Search code examples
pythonmatplotlibplotformattingaxes

Python matplotlib scientific axis formating


I've edited my question, I believe it is more didactic that way,

I'm plotting a chart using matplotlib and I'm facing issues with the formatting of the axes. I can't figure out how to force him to use the same scientific formatting all the time : In the bellow example, e4 (instead of e4 and e2). Also I would like to have always two decimals - Any idea ? the doc on that is not very extensive.

Creating a random df of data :

import numpy as np
import matplotlib.pyplot as plt
from pandas.stats.api import ols
import pandas as pd

mu, sigma = 100, 15
x = mu + sigma * np.random.randn(100000)
y = x *100 + (np.random.randn()*100)

Calculating the linear regression :

df = pd.DataFrame({'x':x,'y':y})
res = ols(y=df['y'], x=df['x'])
df['yhat'] = df['x']*res.beta[0] + res.beta[1]

Plotting :

plt.scatter(df['x'], df['y'])  
plt.plot(df['x'], df['yhat'], color='red') 
plt.title('Scatter graph with linear regression')              
plt.xlabel('X')
plt.ylabel('Y')
plt.ticklabel_format(style='sci', scilimits=(0,0))
plt.ylim(0)
plt.xlim(0)

Please find the output here


Solution

  • As far as I can tell, matplotlib does not offer exactly this options out of the box. The documentation is indeed sparse (Ticker API is the place to go). The Formatter classes are responsible for formatting the tick values. Out of the ones offered, only ScalarFormatter (the default formatter) offers scientific formatting, however, it does not allow the exponent or number of significant digits to be fixed. One alternative would be to use either FixedFormatter or FuncFormatter, which essentially allow you to freely choose the tick values (the former can be indirectly selected using plt.gca().set_xticklabels). However, none of them allow you to choose the so called offset_string which is the string displayed at the end of the axis, customary used for a value offset, but ScalarFormatter also uses it for the scientific multiplier.

Records for this exercise:
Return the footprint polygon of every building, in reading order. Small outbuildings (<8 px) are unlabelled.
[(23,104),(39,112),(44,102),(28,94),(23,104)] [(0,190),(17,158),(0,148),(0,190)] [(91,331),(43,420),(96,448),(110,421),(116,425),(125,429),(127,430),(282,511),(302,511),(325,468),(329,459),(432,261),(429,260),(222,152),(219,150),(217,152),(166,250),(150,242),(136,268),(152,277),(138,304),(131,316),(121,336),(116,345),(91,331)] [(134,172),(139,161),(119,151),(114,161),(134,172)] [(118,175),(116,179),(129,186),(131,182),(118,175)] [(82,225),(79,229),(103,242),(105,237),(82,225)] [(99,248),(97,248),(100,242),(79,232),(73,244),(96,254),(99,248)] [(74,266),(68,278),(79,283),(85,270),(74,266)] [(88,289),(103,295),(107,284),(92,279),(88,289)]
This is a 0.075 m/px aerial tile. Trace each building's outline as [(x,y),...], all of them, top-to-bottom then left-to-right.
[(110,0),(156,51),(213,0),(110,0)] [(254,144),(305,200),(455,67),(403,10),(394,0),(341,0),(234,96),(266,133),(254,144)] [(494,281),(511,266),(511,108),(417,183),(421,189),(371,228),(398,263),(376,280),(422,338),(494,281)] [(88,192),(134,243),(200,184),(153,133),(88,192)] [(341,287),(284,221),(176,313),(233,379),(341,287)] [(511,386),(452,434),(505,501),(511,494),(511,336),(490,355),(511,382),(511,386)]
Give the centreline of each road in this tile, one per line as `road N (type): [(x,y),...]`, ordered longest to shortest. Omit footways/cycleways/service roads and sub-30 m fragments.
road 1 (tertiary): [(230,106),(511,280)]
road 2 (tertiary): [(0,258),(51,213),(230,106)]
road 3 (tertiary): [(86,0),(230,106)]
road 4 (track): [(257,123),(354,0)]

--

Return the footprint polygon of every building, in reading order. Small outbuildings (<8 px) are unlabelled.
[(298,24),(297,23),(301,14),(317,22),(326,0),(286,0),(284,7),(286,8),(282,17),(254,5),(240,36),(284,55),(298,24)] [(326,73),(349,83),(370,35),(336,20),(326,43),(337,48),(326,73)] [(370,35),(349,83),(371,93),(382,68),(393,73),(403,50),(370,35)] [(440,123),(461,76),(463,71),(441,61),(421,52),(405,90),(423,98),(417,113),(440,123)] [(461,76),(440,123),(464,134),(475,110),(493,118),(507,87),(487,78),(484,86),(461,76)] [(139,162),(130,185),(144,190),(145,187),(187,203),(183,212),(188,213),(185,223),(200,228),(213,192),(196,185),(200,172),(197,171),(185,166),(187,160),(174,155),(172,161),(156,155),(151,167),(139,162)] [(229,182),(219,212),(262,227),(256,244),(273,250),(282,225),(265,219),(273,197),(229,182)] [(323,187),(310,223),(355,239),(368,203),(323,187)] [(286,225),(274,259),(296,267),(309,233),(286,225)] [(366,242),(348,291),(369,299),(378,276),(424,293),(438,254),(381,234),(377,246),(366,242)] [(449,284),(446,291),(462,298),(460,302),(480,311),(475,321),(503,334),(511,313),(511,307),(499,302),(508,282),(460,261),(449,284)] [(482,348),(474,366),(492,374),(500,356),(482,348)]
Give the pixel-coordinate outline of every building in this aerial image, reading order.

Stated problem A:
In the rows above, write out the lines from the one containing "Give the centreline" to the one containing "road 4 (track): [(257,123),(354,0)]", both included.
Stated problem B:
Continue the thread on scientific tick formatting in matplotlib from where it stops.

Result A:
Give the centreline of each road in this tile, one per line as `road N (type): [(x,y),...]`, ordered longest to shortest. Omit footways/cycleways/service roads and sub-30 m fragments.
road 1 (tertiary): [(230,106),(511,280)]
road 2 (tertiary): [(0,258),(51,213),(230,106)]
road 3 (tertiary): [(86,0),(230,106)]
road 4 (track): [(257,123),(354,0)]

Result B:
    Thus, my best solution consists of a custom formatter derived from ScalarFormatter, where instead of autodetecting order of magnitude and format string, those are just fixed by the used:

    from matplotlib import rcParams
    import matplotlib.ticker
    
    if 'axes.formatter.useoffset' in rcParams:
        # None triggers use of the rcParams value
        useoffsetdefault = None
    else:
        # None would raise an exception
        useoffsetdefault = True
    
    class FixedScalarFormatter(matplotlib.ticker.ScalarFormatter):
        def __init__(self, format, orderOfMagnitude=0, useOffset=useoffsetdefault, useMathText=None, useLocale=None):
            super(FixedScalarFormatter,self).__init__(useOffset=useOffset,useMathText=useMathText,useLocale=useLocale)
            self.base_format = format
            self.orderOfMagnitude = orderOfMagnitude
    
        def _set_orderOfMagnitude(self, range):
            """ Set orderOfMagnitude to best describe the specified data range.
    
            Does nothing except from preventing the parent class to do something.
            """
            pass
    
        def _set_format(self, vmin, vmax):
            """ Calculates the most appropriate format string for the range (vmin, vmax).
    
            We're actually just using a fixed format string.
            """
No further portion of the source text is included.